Stored records
/---

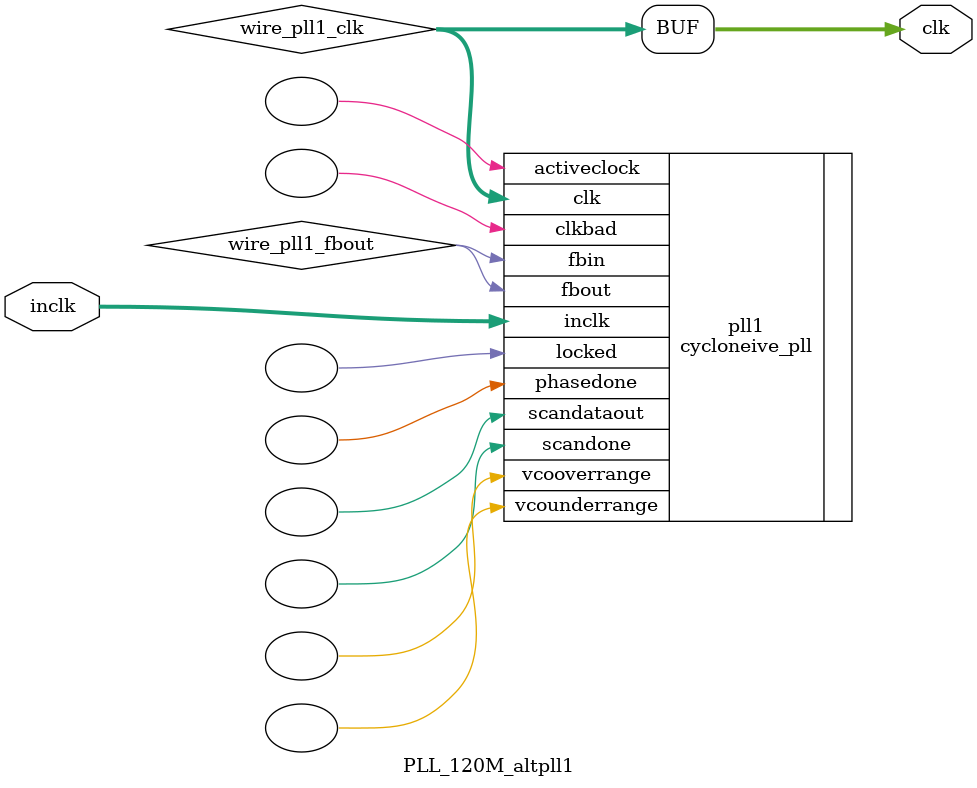
<source format=v>






//synthesis_resources = cycloneive_pll 1 
//synopsys translate_off
`timescale 1 ps / 1 ps
//synopsys translate_on
module  PLL_120M_altpll1
	( 
	clk,
	inclk) /* synthesis synthesis_clearbox=1 */;
	output   [4:0]  clk;
	input   [1:0]  inclk;
`ifndef ALTERA_RESERVED_QIS
// synopsys translate_off
`endif
	tri0   [1:0]  inclk;
`ifndef ALTERA_RESERVED_QIS
// synopsys translate_on
`endif

	wire  [4:0]   wire_pll1_clk;
	wire  wire_pll1_fbout;

	cycloneive_pll   pll1
	( 
	.activeclock(),
	.clk(wire_pll1_clk),
	.clkbad(),
	.fbin(wire_pll1_fbout),
	.fbout(wire_pll1_fbout),
	.inclk(inclk),
	.locked(),
	.phasedone(),
	.scandataout(),
	.scandone(),
	.vcooverrange(),
	.vcounderrange()
	`ifndef FORMAL_VERIFICATION
	// synopsys translate_off
	`endif
	,
	.areset(1'b0),
	.clkswitch(1'b0),
	.configupdate(1'b0),
	.pfdena(1'b1),
	.phasecounterselect({3{1'b0}}),
	.phasestep(1'b0),
	.phaseupdown(1'b0),
	.scanclk(1'b0),
	.scanclkena(1'b1),
	.scandata(1'b0)
	`ifndef FORMAL_VERIFICATION
	// synopsys translate_on
	`endif
	);
	defparam
		pll1.bandwidth_type = "auto",
		pll1.clk0_divide_by = 1,
		pll1.clk0_duty_cycle = 50,
		pll1.clk0_multiply_by = 3,
		pll1.clk0_phase_shift = "0",
		pll1.compensate_clock = "clk0",
		pll1.inclk0_input_frequency = 25000,
		pll1.operation_mode = "normal",
		pll1.pll_type = "auto",
		pll1.lpm_type = "cycloneive_pll";
	assign
		clk = {wire_pll1_clk[4:0]};
endmodule //PLL_120M_altpll1
//VALID FILE

</source>
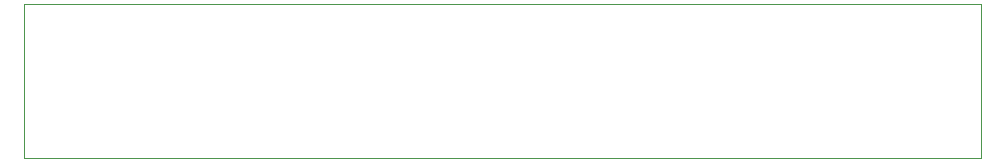
<source format=gbr>
G04 #@! TF.GenerationSoftware,KiCad,Pcbnew,(5.1.5-0-10_14)*
G04 #@! TF.CreationDate,2021-02-26T10:59:33+01:00*
G04 #@! TF.ProjectId,L_tfix,4cf67466-6978-42e6-9b69-6361645f7063,rev?*
G04 #@! TF.SameCoordinates,Original*
G04 #@! TF.FileFunction,Profile,NP*
%FSLAX46Y46*%
G04 Gerber Fmt 4.6, Leading zero omitted, Abs format (unit mm)*
G04 Created by KiCad (PCBNEW (5.1.5-0-10_14)) date 2021-02-26 10:59:33*
%MOMM*%
%LPD*%
G04 APERTURE LIST*
%ADD10C,0.050000*%
G04 APERTURE END LIST*
D10*
X21000000Y-30000000D02*
X21000000Y-33000000D01*
X21000000Y-23000000D02*
X21000000Y-30000000D01*
X21000000Y-20000000D02*
X21000000Y-23000000D01*
X102000000Y-20000000D02*
X21000000Y-20000000D01*
X102000000Y-20000000D02*
X102000000Y-33000000D01*
X21000000Y-33000000D02*
X102000000Y-33000000D01*
M02*

</source>
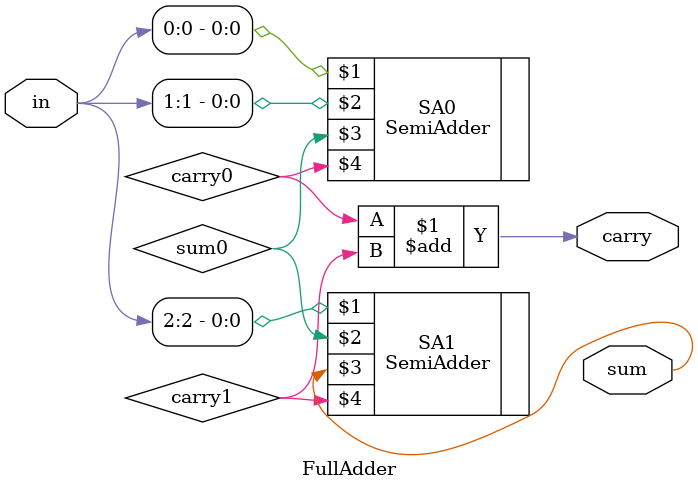
<source format=v>
module FullAdder(in, sum, carry);
	
	input [2:0]in;
	output sum, carry;
	
	wire carry0, carry1, sum0;
	
	SemiAdder SA0(in[0], in[1], sum0, carry0);
	SemiAdder SA1(in[2], sum0, sum, carry1);
	assign carry=carry0+carry1;
	
endmodule

</source>
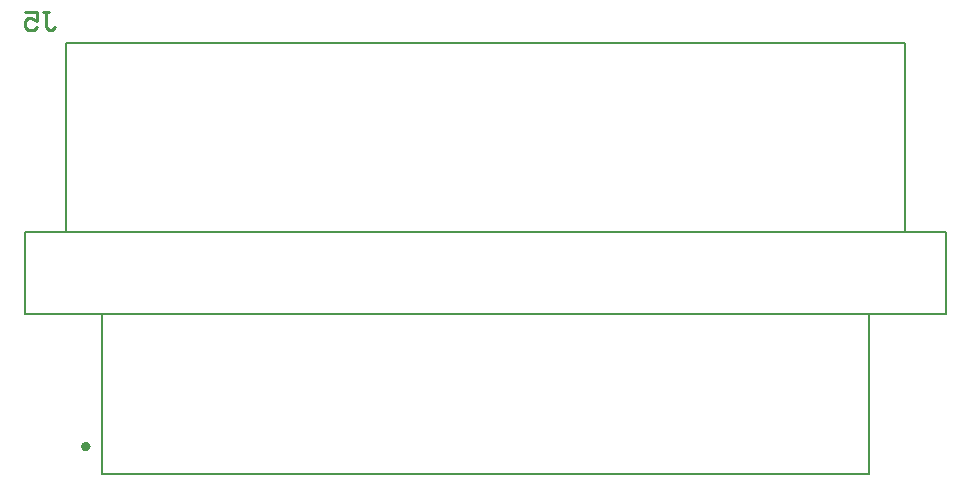
<source format=gbr>
G04*
G04 #@! TF.GenerationSoftware,Altium Limited,Altium Designer,23.0.1 (38)*
G04*
G04 Layer_Color=32896*
%FSLAX25Y25*%
%MOIN*%
G70*
G04*
G04 #@! TF.SameCoordinates,88CA1221-A5B3-45BB-8031-3B943D831941*
G04*
G04*
G04 #@! TF.FilePolarity,Positive*
G04*
G01*
G75*
%ADD11C,0.00500*%
%ADD12C,0.01000*%
%ADD31C,0.01575*%
D11*
X147638Y203661D02*
Y256811D01*
Y203661D02*
X403543D01*
Y256811D01*
X415354Y284370D02*
Y347362D01*
X135827D02*
X415354D01*
X135827Y284370D02*
Y347362D01*
X122047Y284370D02*
X135827D01*
X415354D01*
X429134D01*
Y256811D02*
Y284370D01*
X403543Y256811D02*
X429134D01*
X147638D02*
X403543D01*
X122047D02*
X147638D01*
X122047D02*
Y284370D01*
D12*
X128001Y357398D02*
X130001D01*
X129001D01*
Y352400D01*
X130001Y351400D01*
X131000D01*
X132000Y352400D01*
X122003Y357398D02*
X126002D01*
Y354399D01*
X124003Y355399D01*
X123003D01*
X122003Y354399D01*
Y352400D01*
X123003Y351400D01*
X125002D01*
X126002Y352400D01*
D31*
X143196Y212687D02*
G03*
X143196Y212687I-787J0D01*
G01*
M02*

</source>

\---

= The task =
Write out each entry exactly; any pictures stay out of the copy.

= Solution to this exercise =
<source format=v>






//synthesis_resources = cycloneive_pll 1 
//synopsys translate_off
`timescale 1 ps / 1 ps
//synopsys translate_on
module  PLL_120M_altpll1
	( 
	clk,
	inclk) /* synthesis synthesis_clearbox=1 */;
	output   [4:0]  clk;
	input   [1:0]  inclk;
`ifndef ALTERA_RESERVED_QIS
// synopsys translate_off
`endif
	tri0   [1:0]  inclk;
`ifndef ALTERA_RESERVED_QIS
// synopsys translate_on
`endif

	wire  [4:0]   wire_pll1_clk;
	wire  wire_pll1_fbout;

	cycloneive_pll   pll1
	( 
	.activeclock(),
	.clk(wire_pll1_clk),
	.clkbad(),
	.fbin(wire_pll1_fbout),
	.fbout(wire_pll1_fbout),
	.inclk(inclk),
	.locked(),
	.phasedone(),
	.scandataout(),
	.scandone(),
	.vcooverrange(),
	.vcounderrange()
	`ifndef FORMAL_VERIFICATION
	// synopsys translate_off
	`endif
	,
	.areset(1'b0),
	.clkswitch(1'b0),
	.configupdate(1'b0),
	.pfdena(1'b1),
	.phasecounterselect({3{1'b0}}),
	.phasestep(1'b0),
	.phaseupdown(1'b0),
	.scanclk(1'b0),
	.scanclkena(1'b1),
	.scandata(1'b0)
	`ifndef FORMAL_VERIFICATION
	// synopsys translate_on
	`endif
	);
	defparam
		pll1.bandwidth_type = "auto",
		pll1.clk0_divide_by = 1,
		pll1.clk0_duty_cycle = 50,
		pll1.clk0_multiply_by = 3,
		pll1.clk0_phase_shift = "0",
		pll1.compensate_clock = "clk0",
		pll1.inclk0_input_frequency = 25000,
		pll1.operation_mode = "normal",
		pll1.pll_type = "auto",
		pll1.lpm_type = "cycloneive_pll";
	assign
		clk = {wire_pll1_clk[4:0]};
endmodule //PLL_120M_altpll1
//VALID FILE

</source>
<source format=gbr>
G04 #@! TF.GenerationSoftware,KiCad,Pcbnew,(5.1.5-0-10_14)*
G04 #@! TF.CreationDate,2021-02-26T10:59:33+01:00*
G04 #@! TF.ProjectId,L_tfix,4cf67466-6978-42e6-9b69-6361645f7063,rev?*
G04 #@! TF.SameCoordinates,Original*
G04 #@! TF.FileFunction,Profile,NP*
%FSLAX46Y46*%
G04 Gerber Fmt 4.6, Leading zero omitted, Abs format (unit mm)*
G04 Created by KiCad (PCBNEW (5.1.5-0-10_14)) date 2021-02-26 10:59:33*
%MOMM*%
%LPD*%
G04 APERTURE LIST*
%ADD10C,0.050000*%
G04 APERTURE END LIST*
D10*
X21000000Y-30000000D02*
X21000000Y-33000000D01*
X21000000Y-23000000D02*
X21000000Y-30000000D01*
X21000000Y-20000000D02*
X21000000Y-23000000D01*
X102000000Y-20000000D02*
X21000000Y-20000000D01*
X102000000Y-20000000D02*
X102000000Y-33000000D01*
X21000000Y-33000000D02*
X102000000Y-33000000D01*
M02*

</source>
<source format=v>
module FullAdder(in, sum, carry);
	
	input [2:0]in;
	output sum, carry;
	
	wire carry0, carry1, sum0;
	
	SemiAdder SA0(in[0], in[1], sum0, carry0);
	SemiAdder SA1(in[2], sum0, sum, carry1);
	assign carry=carry0+carry1;
	
endmodule

</source>
<source format=gbr>
G04*
G04 #@! TF.GenerationSoftware,Altium Limited,Altium Designer,23.0.1 (38)*
G04*
G04 Layer_Color=32896*
%FSLAX25Y25*%
%MOIN*%
G70*
G04*
G04 #@! TF.SameCoordinates,88CA1221-A5B3-45BB-8031-3B943D831941*
G04*
G04*
G04 #@! TF.FilePolarity,Positive*
G04*
G01*
G75*
%ADD11C,0.00500*%
%ADD12C,0.01000*%
%ADD31C,0.01575*%
D11*
X147638Y203661D02*
Y256811D01*
Y203661D02*
X403543D01*
Y256811D01*
X415354Y284370D02*
Y347362D01*
X135827D02*
X415354D01*
X135827Y284370D02*
Y347362D01*
X122047Y284370D02*
X135827D01*
X415354D01*
X429134D01*
Y256811D02*
Y284370D01*
X403543Y256811D02*
X429134D01*
X147638D02*
X403543D01*
X122047D02*
X147638D01*
X122047D02*
Y284370D01*
D12*
X128001Y357398D02*
X130001D01*
X129001D01*
Y352400D01*
X130001Y351400D01*
X131000D01*
X132000Y352400D01*
X122003Y357398D02*
X126002D01*
Y354399D01*
X124003Y355399D01*
X123003D01*
X122003Y354399D01*
Y352400D01*
X123003Y351400D01*
X125002D01*
X126002Y352400D01*
D31*
X143196Y212687D02*
G03*
X143196Y212687I-787J0D01*
G01*
M02*

</source>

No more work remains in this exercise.